$\{f :f\text{ is continuous and }f(0)=f(1)\}$ is Banach

Question

Show that the subspace $S=\{f : f\text{ is continuous and }f(0)=f(1)\} $ equipped with the infinity norm is Banach.

(It's enough to show that it's closed)

My try to solve it

Take $f_n$ sequence of functions such that $f_n$ converges to $f$ in the norm Then$ |f_n(x)-f(x)| \rightarrow 0 $ for all $ x$

Letting $x=0$

$|f_n(0)-f(0)| \rightarrow0$

$|f_n(1)-f(0)| \rightarrow0$

But I think this will not lead me to the answer.

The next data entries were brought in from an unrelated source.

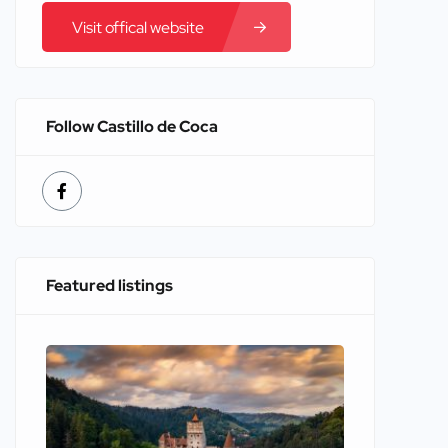
Visit offical website
Follow Castillo de Coca
Featured listings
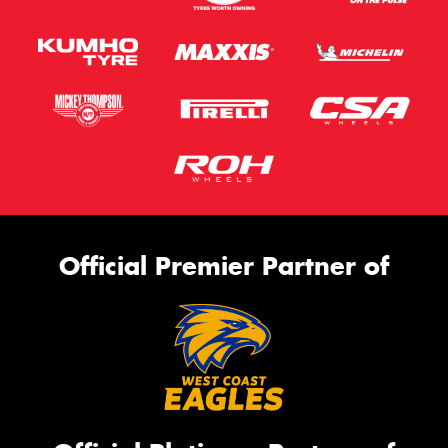
Official Premier Partner of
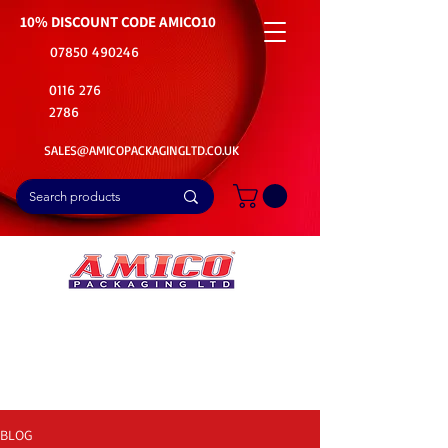
10% DISCOUNT CODE
AMICO10
07850 490246
0116 276
2786
SALES@AMICOPACKAGINGLTD.CO.UK
📦Buy Bulk. Save Big. Delivered Fast
🚚Free Delivery on all Product Ordered
⭐5 Star Rating on Google (1800+ Customers)
BLOG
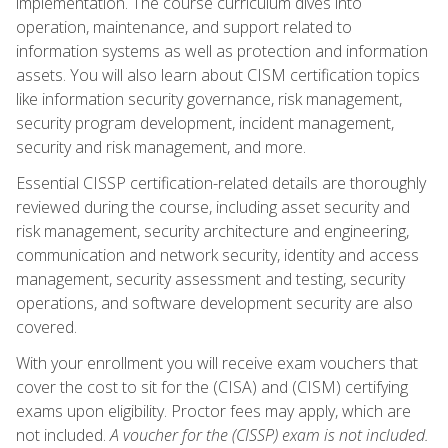
implementation. The course curriculum dives into
operation, maintenance, and support related to
information systems as well as protection and information
assets. You will also learn about CISM certification topics
like information security governance, risk management,
security program development, incident management,
security and risk management, and more.
Essential CISSP certification-related details are thoroughly
reviewed during the course, including asset security and
risk management, security architecture and engineering,
communication and network security, identity and access
management, security assessment and testing, security
operations, and software development security are also
covered.
With your enrollment you will receive exam vouchers that
cover the cost to sit for the (CISA) and (CISM) certifying
exams upon eligibility. Proctor fees may apply, which are
not included.
A voucher for the (CISSP) exam is not included.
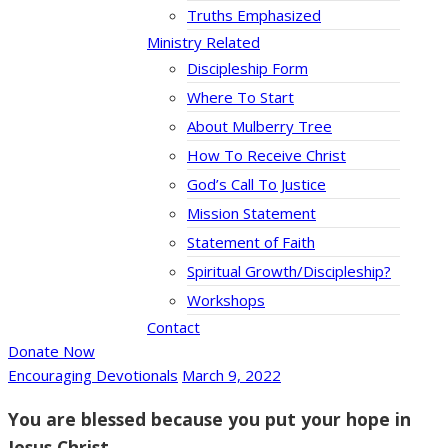
Truths Emphasized
Ministry Related
Discipleship Form
Where To Start
About Mulberry Tree
How To Receive Christ
God’s Call To Justice
Mission Statement
Statement of Faith
Spiritual Growth/Discipleship?
Workshops
Contact
Donate Now
Encouraging Devotionals
March 9, 2022
You are blessed because you put your hope in
Jesus Christ.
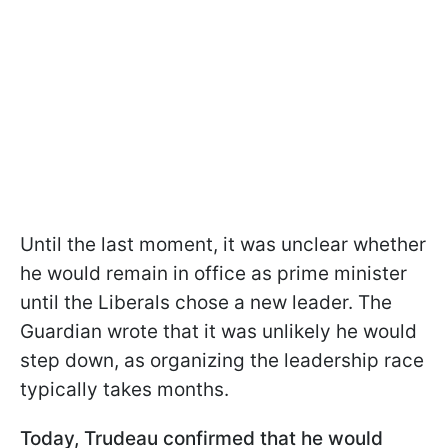
Until the last moment, it was unclear whether
he would remain in office as prime minister
until the Liberals chose a new leader. The
Guardian wrote that it was unlikely he would
step down, as organizing the leadership race
typically takes months.
Today, Trudeau confirmed that he would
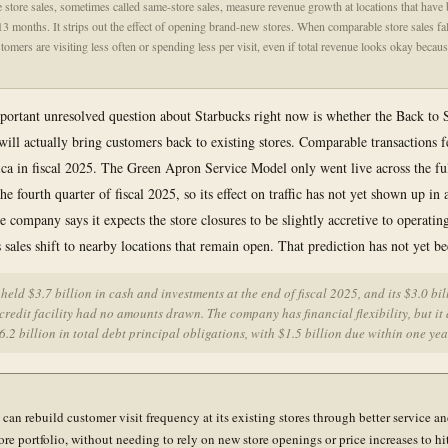
store sales, sometimes called same-store sales, measure revenue growth at locations that have
t 13 months. It strips out the effect of opening brand-new stores. When comparable store sales fal
stomers are visiting less often or spending less per visit, even if total revenue looks okay becau
ortant unresolved question about Starbucks right now is whether the Back to 
will actually bring customers back to existing stores. Comparable transactions f
a in fiscal 2025. The Green Apron Service Model only went live across the fu
the fourth quarter of fiscal 2025, so its effect on traffic has not yet shown up in 
 company says it expects the store closures to be slightly accretive to operati
 sales shift to nearby locations that remain open. That prediction has not yet be
held $3.7 billion in cash and investments at the end of fiscal 2025, and its $3.0 bil
credit facility had no amounts drawn. The company has financial flexibility, but it 
6.2 billion in total debt principal obligations, with $1.5 billion due within one yea
can rebuild customer visit frequency at its existing stores through better service an
ore portfolio, without needing to rely on new store openings or price increases to hit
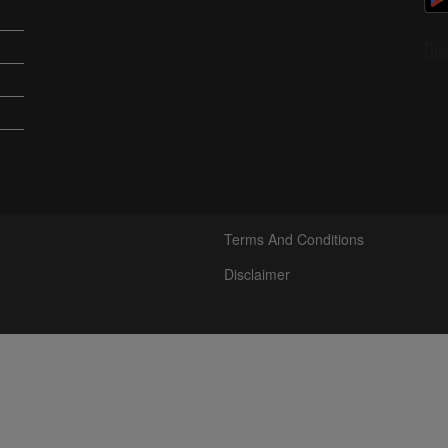
Do
Terms And Conditions
Disclaimer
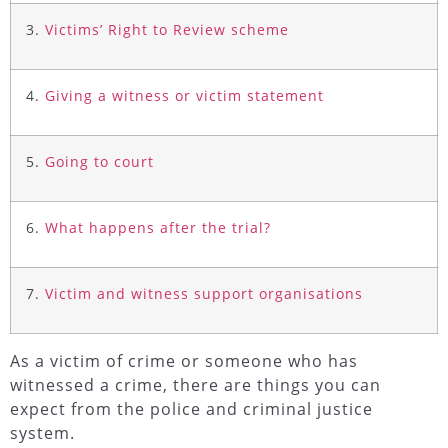
3.
Victims’ Right to Review scheme
4.
Giving a witness or victim statement
5.
Going to court
6.
What happens after the trial?
7.
Victim and witness support organisations
As a victim of crime or someone who has
witnessed a crime, there are things you can
expect from the police and criminal justice
system.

Can we find a finite set of bases that spans this set so we can say it's finite dimensional?

Answer 1

You said it's enough to show it's closed; that's true. Note now that $f(0)=f(1)$ is equivalent to $f(0)-f(1)=0$. So your set is the preimage of $\{ 0 \}$ under $G(f)=f(0)-f(1)$. Can you conclude?

Answer 2

@Ian's answer already shows a nice way to finish your proof. Another approach to see $S$ is a Banach space is to realize that $S$ is isometric to $C(T)$, where $C(T)$ denotes the Banach space of continuous functions on the torus $T:=\mathbb{R}\big/\mathbb{Z}$. To prove it just define $\varphi:S\to C(T)$ by $$ \varphi(f):=\tilde{f},\hspace{.5cm}\tilde{f}(\bar{x}):=f(\{x\}), $$ where $\{x\}$ denotes the fractional part of $x$. The condition $f(0)=f(1)$ in the definition of $S$ guarantees that this is well-defined. As $\varphi$ is trivially a isometry we have that $S$ is isometric to $C(T)$, and therefore a Banach space.